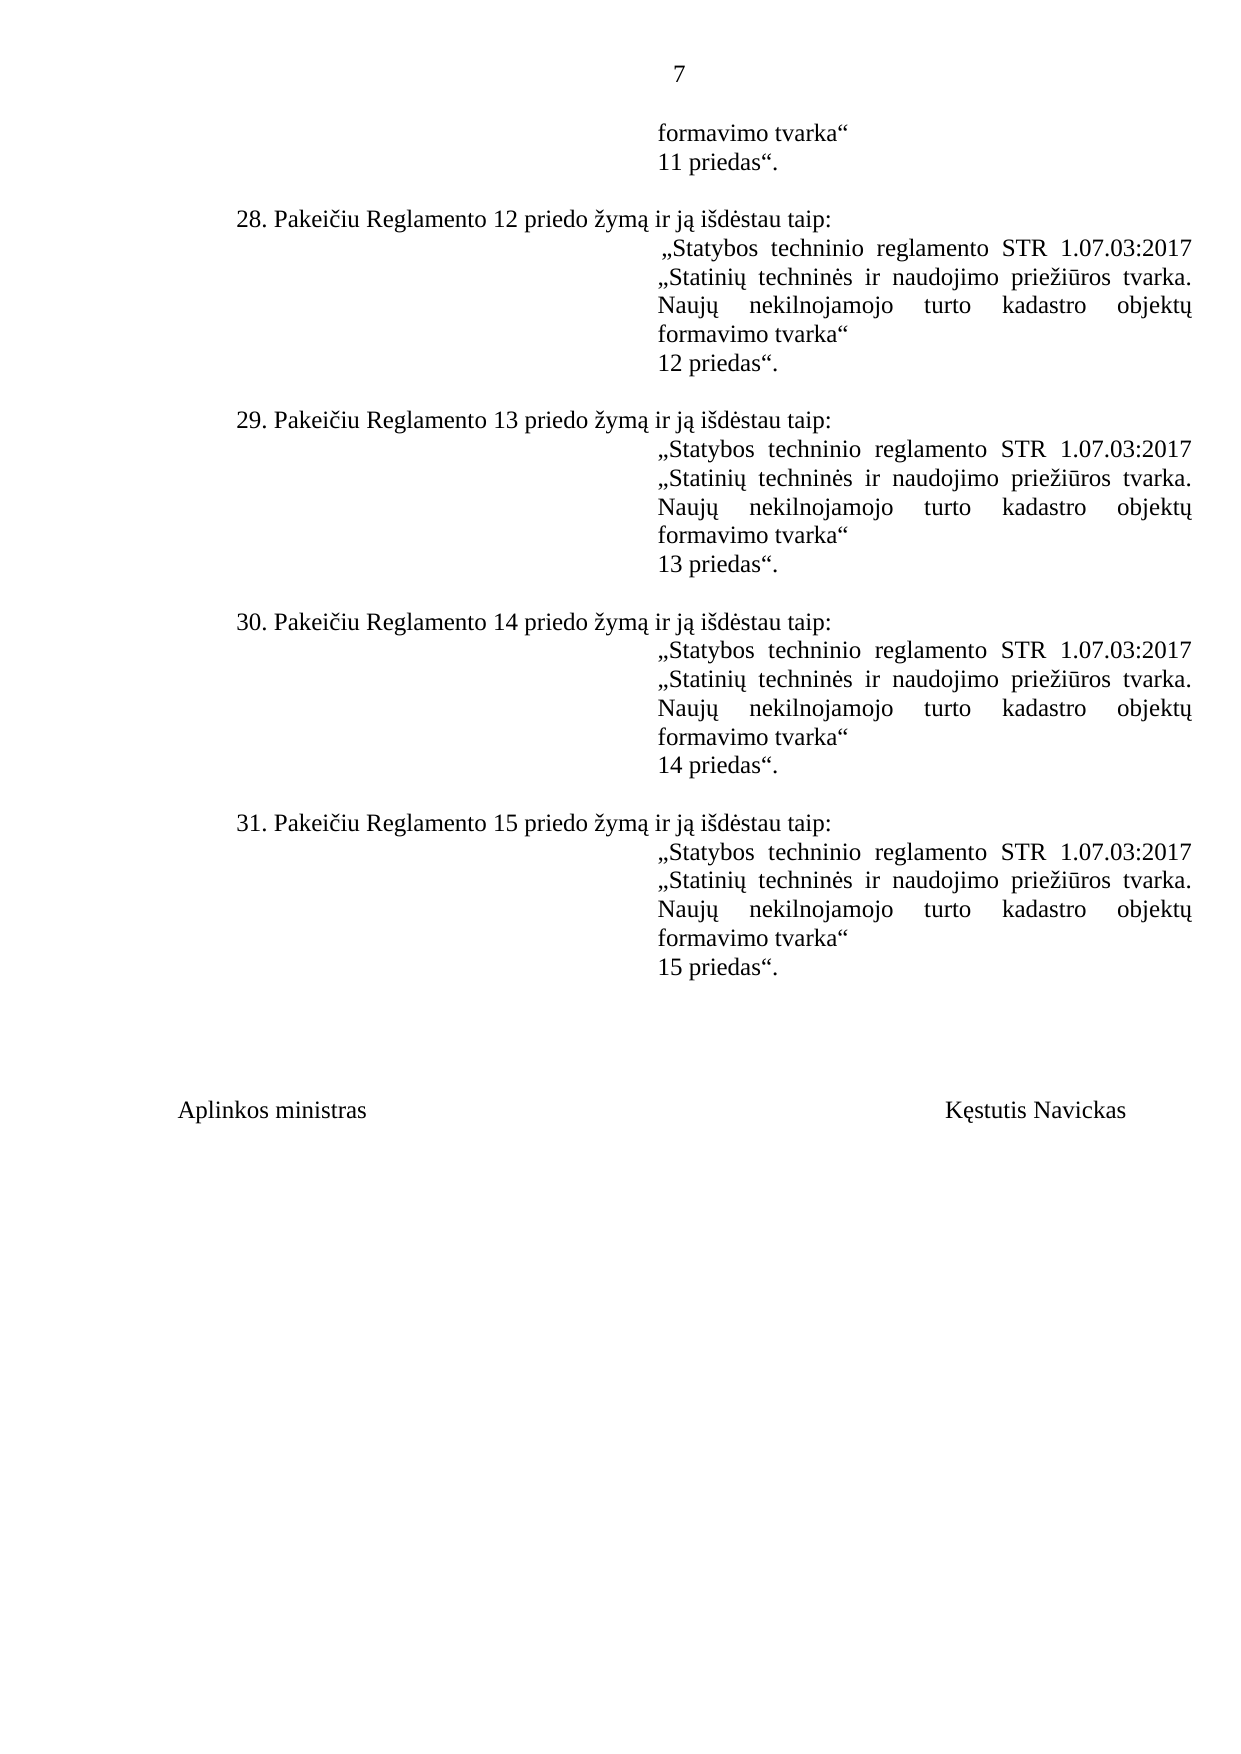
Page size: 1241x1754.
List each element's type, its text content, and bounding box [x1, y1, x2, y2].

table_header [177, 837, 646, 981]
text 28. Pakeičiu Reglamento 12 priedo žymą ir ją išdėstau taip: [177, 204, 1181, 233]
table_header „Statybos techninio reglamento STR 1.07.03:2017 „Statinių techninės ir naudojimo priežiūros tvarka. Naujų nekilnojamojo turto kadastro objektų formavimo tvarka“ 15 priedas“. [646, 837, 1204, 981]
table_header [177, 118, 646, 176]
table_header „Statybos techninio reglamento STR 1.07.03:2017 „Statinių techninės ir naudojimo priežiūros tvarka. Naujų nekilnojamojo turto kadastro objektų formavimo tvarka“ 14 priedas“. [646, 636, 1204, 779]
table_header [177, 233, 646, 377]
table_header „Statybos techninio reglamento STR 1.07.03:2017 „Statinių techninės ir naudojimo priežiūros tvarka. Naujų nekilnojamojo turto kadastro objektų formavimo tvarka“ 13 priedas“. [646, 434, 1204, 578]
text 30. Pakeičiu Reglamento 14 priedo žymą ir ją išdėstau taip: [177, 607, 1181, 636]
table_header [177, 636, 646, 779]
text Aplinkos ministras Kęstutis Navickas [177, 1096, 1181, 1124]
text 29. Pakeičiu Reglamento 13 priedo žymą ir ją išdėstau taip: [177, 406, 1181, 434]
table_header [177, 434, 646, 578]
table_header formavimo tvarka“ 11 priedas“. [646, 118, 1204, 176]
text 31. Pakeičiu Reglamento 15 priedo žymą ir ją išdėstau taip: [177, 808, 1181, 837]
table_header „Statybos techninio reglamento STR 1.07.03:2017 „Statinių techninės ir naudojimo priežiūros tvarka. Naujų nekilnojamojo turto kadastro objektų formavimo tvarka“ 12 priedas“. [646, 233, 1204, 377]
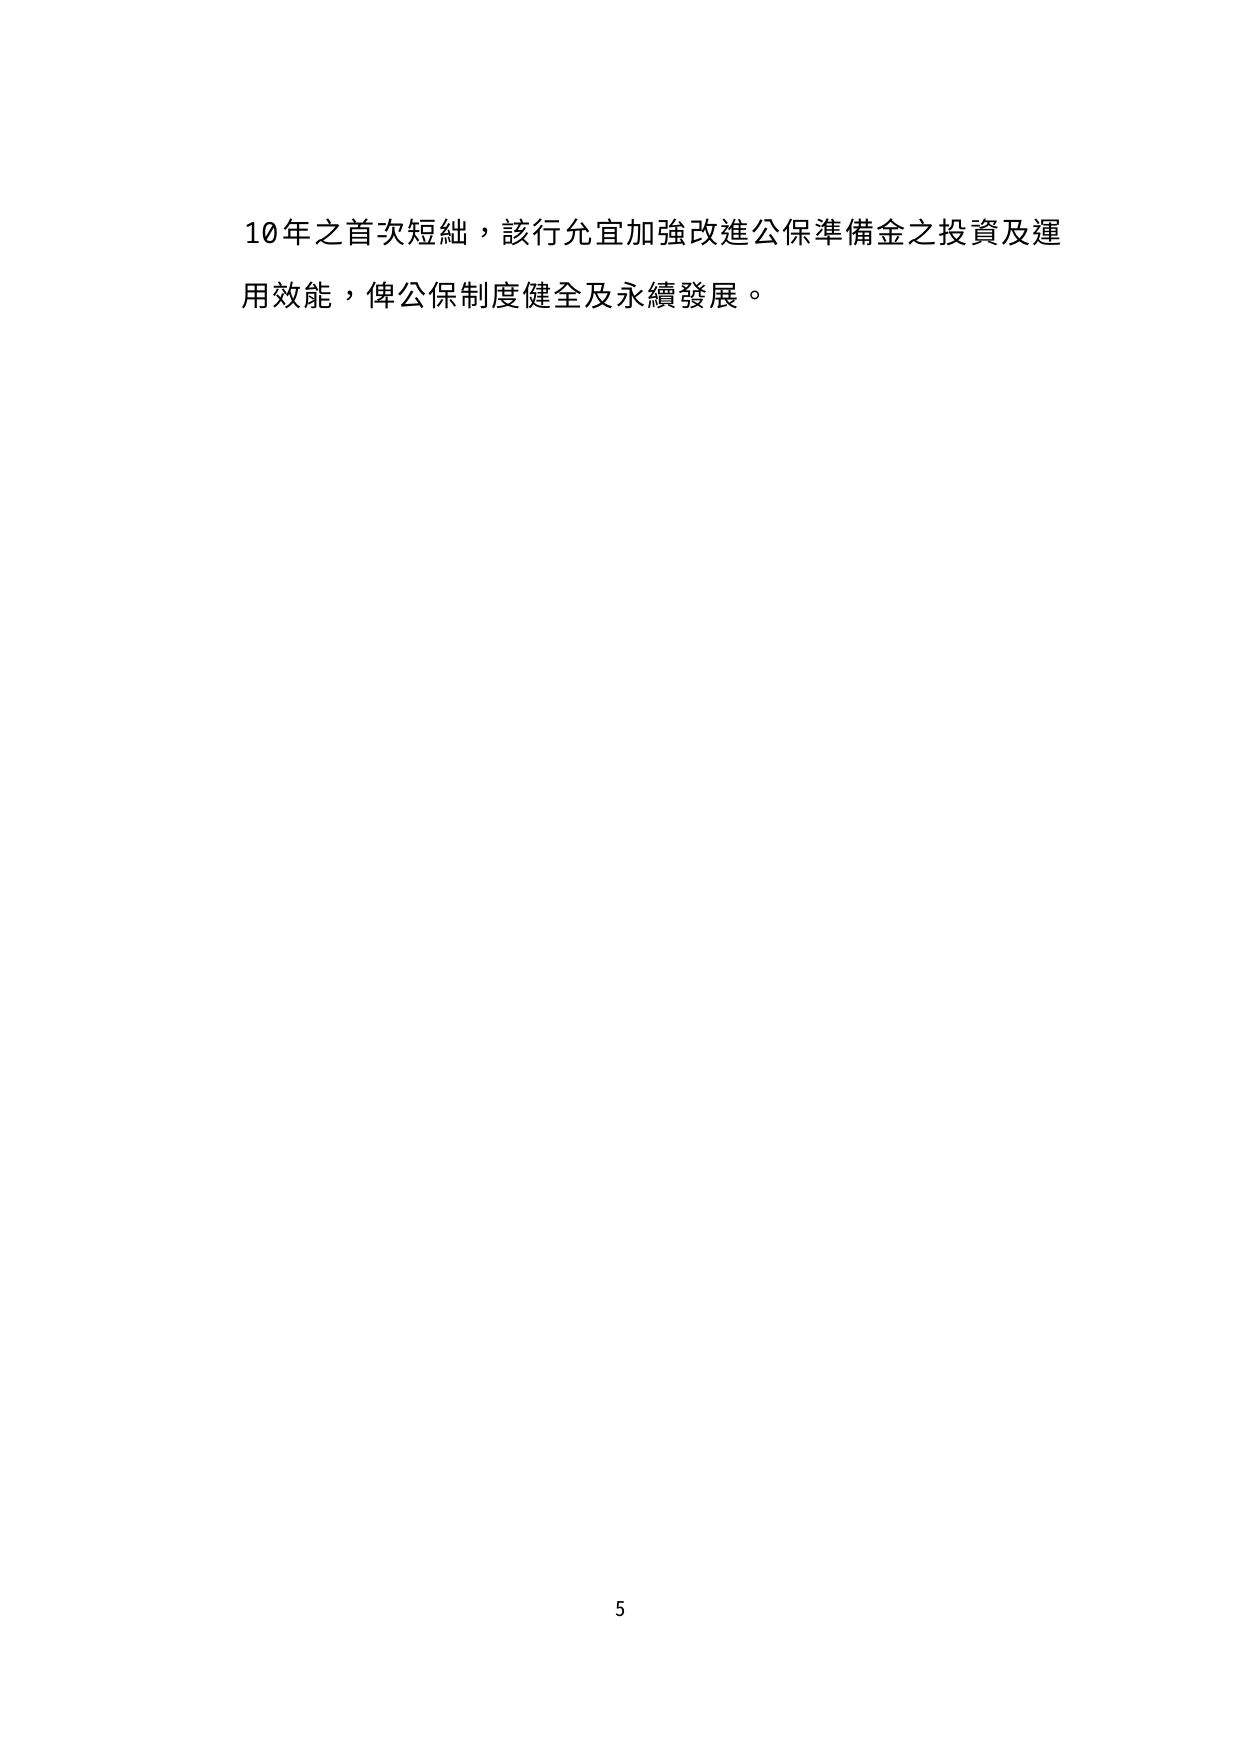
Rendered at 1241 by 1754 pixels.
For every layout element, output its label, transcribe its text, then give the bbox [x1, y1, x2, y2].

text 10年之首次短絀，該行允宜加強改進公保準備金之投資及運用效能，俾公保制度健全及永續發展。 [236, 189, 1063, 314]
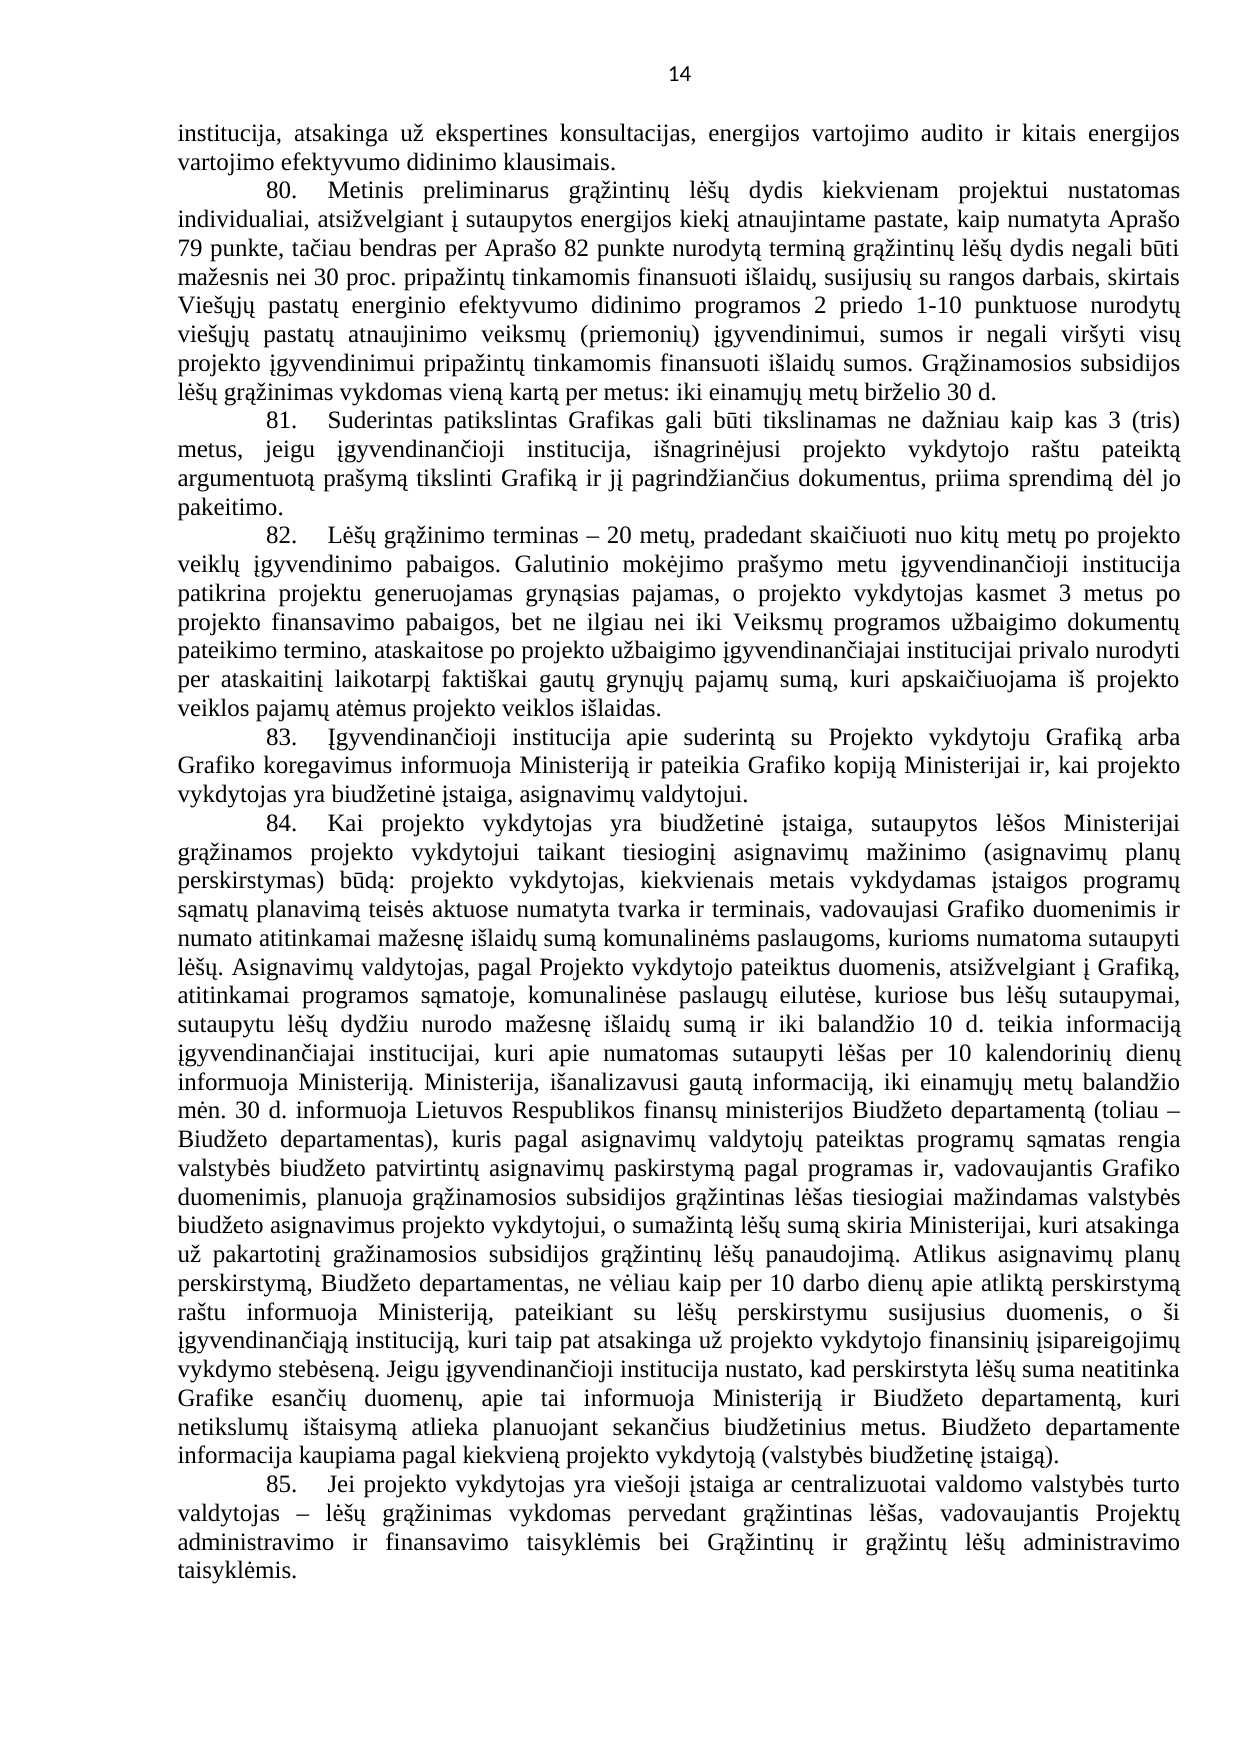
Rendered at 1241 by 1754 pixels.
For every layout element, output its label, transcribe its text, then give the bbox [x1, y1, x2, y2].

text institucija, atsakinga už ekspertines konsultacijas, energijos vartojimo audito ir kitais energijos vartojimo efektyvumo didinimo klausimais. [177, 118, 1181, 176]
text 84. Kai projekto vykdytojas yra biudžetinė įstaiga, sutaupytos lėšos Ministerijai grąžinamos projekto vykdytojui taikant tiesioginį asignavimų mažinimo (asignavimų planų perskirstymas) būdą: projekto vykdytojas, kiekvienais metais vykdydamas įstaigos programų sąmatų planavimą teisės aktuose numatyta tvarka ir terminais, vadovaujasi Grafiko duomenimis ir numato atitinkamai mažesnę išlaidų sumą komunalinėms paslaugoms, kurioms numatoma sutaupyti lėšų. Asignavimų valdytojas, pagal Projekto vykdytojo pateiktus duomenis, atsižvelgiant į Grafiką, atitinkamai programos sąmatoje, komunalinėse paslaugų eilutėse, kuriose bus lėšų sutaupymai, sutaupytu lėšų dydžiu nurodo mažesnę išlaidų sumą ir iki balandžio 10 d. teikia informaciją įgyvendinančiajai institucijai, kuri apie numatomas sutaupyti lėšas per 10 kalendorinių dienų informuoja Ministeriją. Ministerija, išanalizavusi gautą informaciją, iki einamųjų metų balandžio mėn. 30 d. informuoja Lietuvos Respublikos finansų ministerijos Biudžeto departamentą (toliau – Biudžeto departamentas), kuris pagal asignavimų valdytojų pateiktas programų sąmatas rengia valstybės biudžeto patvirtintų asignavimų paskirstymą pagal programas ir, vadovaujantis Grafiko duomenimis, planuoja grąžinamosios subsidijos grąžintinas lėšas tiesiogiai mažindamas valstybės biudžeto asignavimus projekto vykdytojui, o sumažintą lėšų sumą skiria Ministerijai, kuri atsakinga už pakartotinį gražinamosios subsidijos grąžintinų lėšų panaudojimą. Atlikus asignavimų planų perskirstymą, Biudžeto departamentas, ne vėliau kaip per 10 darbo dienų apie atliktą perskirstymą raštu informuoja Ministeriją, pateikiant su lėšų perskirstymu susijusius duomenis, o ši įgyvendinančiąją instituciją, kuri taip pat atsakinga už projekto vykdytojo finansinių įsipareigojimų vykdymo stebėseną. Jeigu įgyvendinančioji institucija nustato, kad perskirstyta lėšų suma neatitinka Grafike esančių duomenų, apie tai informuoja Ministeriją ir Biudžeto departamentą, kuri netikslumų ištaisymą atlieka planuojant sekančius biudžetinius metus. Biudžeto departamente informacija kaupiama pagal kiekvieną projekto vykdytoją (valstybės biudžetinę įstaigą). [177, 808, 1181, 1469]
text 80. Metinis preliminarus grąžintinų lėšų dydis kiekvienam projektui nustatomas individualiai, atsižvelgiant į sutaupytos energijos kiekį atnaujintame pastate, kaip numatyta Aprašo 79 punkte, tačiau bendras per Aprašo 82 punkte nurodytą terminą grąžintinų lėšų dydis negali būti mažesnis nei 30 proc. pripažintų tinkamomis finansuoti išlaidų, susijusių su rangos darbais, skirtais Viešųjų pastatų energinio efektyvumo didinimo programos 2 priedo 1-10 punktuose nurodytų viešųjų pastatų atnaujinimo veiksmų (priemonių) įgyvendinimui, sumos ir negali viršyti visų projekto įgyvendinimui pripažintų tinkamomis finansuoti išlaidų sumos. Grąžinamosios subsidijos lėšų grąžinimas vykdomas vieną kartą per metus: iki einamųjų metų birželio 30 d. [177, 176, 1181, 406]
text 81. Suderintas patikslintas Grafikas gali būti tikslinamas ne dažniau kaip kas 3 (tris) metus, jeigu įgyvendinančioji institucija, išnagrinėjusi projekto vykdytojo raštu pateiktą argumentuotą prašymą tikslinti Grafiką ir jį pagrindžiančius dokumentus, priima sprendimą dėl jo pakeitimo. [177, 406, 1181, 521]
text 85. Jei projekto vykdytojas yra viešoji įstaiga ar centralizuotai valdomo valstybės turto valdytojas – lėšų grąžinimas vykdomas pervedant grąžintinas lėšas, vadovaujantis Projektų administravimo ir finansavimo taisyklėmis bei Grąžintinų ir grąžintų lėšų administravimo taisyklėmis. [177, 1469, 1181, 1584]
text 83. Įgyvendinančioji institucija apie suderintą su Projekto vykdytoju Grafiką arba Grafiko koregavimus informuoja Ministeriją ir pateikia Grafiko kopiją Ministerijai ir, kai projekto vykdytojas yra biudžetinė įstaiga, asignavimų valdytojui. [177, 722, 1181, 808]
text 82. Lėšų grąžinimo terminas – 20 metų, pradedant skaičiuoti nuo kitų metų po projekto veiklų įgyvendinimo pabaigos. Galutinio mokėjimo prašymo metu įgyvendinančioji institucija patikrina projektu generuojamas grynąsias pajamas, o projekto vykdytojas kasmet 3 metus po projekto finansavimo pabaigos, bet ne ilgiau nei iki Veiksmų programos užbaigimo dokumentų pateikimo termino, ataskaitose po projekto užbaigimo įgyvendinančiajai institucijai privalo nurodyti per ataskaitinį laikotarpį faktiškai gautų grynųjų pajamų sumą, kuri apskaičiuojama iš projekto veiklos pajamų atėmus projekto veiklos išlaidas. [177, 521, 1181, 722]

■ TASK DESCRIPTION
Reproduce the stretch of the data from its start through the line containing "List each element's", leaving out the pictures.

■ WORKED ANSWER
Page size: 1241x1754.
List each element's type, its text content, and bounding box [x1, y1, x2, y2].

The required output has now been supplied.